Task to carry out:
Copy out the complete abstract on heat shock protein expression in the Jonah crab, word for word, including its title.

Text under study:

......

HSP70, HSP90A, and HSP90B are Differentially Regulated in Response to Thermal, Osmotic and Hypoxic Stressors

Abstract

The Heat shock proteins, Hsp70 and Hsp90 are highly conserved and play a significant role in cellular response to a variety of stressors. In response to stressors, cellular expression levels of these heat shock proteins are increased to stabilize degrading proteins and to initiate thermotolerance among other complex functions. Maintenance of physiological temperature in all organisms is imperative to ensure that biological systems function normally. This is especially critical for cold-blooded organisms whose internal temperature is subject to their environmental conditions. High temperatures and other stressors can deleteriously affect animal motility, its ability to avoid predators, neuronal activity and affect neuropeptide populations. However, the effect of stressors on muscle and on neuronal activity are not always equal. Here we use the important commercially important Jonah crab, Cancer borealis as a model to assess the effect of different stressors on transcript levels of the major heat shock proteins, HSP70, HSP90A and HSP90B. Since these genes have not been identified or sequenced in C borealis, we cloned each gene and we demonstrate that a) these genes have different expression profiles in thermal, osmotic and hypoxic stresses and that b) these genes are differentially expressed in muscle and brain cells.

......

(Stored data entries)
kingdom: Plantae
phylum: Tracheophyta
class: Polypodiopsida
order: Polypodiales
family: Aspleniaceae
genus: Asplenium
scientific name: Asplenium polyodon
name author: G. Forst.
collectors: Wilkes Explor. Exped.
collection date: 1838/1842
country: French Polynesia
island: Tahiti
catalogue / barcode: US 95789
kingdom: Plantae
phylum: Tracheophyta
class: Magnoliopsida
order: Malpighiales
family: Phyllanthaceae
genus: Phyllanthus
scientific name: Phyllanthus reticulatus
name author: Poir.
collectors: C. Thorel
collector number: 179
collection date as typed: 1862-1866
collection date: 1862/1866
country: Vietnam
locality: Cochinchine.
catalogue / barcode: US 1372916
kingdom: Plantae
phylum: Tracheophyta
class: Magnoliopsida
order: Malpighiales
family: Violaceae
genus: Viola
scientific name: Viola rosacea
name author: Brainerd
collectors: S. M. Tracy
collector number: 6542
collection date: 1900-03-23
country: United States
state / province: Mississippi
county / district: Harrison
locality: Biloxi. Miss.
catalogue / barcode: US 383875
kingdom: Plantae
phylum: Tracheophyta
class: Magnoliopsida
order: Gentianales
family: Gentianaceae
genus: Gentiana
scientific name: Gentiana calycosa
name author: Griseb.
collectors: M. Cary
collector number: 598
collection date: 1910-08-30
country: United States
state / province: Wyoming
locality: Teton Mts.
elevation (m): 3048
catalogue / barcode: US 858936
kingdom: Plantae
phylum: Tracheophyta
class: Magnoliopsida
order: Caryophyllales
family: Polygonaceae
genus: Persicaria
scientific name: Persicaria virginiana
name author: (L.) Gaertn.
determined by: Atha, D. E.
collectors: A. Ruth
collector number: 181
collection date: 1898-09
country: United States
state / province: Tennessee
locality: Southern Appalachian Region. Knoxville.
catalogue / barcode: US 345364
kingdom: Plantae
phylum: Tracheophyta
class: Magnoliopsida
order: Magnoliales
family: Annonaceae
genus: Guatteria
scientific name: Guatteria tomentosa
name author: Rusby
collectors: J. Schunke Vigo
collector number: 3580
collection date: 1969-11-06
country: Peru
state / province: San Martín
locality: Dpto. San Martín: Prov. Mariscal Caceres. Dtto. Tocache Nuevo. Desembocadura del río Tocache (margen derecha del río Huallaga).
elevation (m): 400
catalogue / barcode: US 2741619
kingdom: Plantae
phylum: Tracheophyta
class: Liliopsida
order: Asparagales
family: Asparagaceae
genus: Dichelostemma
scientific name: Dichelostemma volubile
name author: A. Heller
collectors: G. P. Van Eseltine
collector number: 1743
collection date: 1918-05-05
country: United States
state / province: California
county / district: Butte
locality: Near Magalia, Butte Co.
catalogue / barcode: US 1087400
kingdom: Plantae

......

Answer to this problem:
HSP70, HSP90A, and HSP90B are Differentially Regulated in Response to Thermal, Osmotic and Hypoxic Stressors

Abstract

The Heat shock proteins, Hsp70 and Hsp90 are highly conserved and play a significant role in cellular response to a variety of stressors. In response to stressors, cellular expression levels of these heat shock proteins are increased to stabilize degrading proteins and to initiate thermotolerance among other complex functions. Maintenance of physiological temperature in all organisms is imperative to ensure that biological systems function normally. This is especially critical for cold-blooded organisms whose internal temperature is subject to their environmental conditions. High temperatures and other stressors can deleteriously affect animal motility, its ability to avoid predators, neuronal activity and affect neuropeptide populations. However, the effect of stressors on muscle and on neuronal activity are not always equal. Here we use the important commercially important Jonah crab, Cancer borealis as a model to assess the effect of different stressors on transcript levels of the major heat shock proteins, HSP70, HSP90A and HSP90B. Since these genes have not been identified or sequenced in C borealis, we cloned each gene and we demonstrate that a) these genes have different expression profiles in thermal, osmotic and hypoxic stresses and that b) these genes are differentially expressed in muscle and brain cells.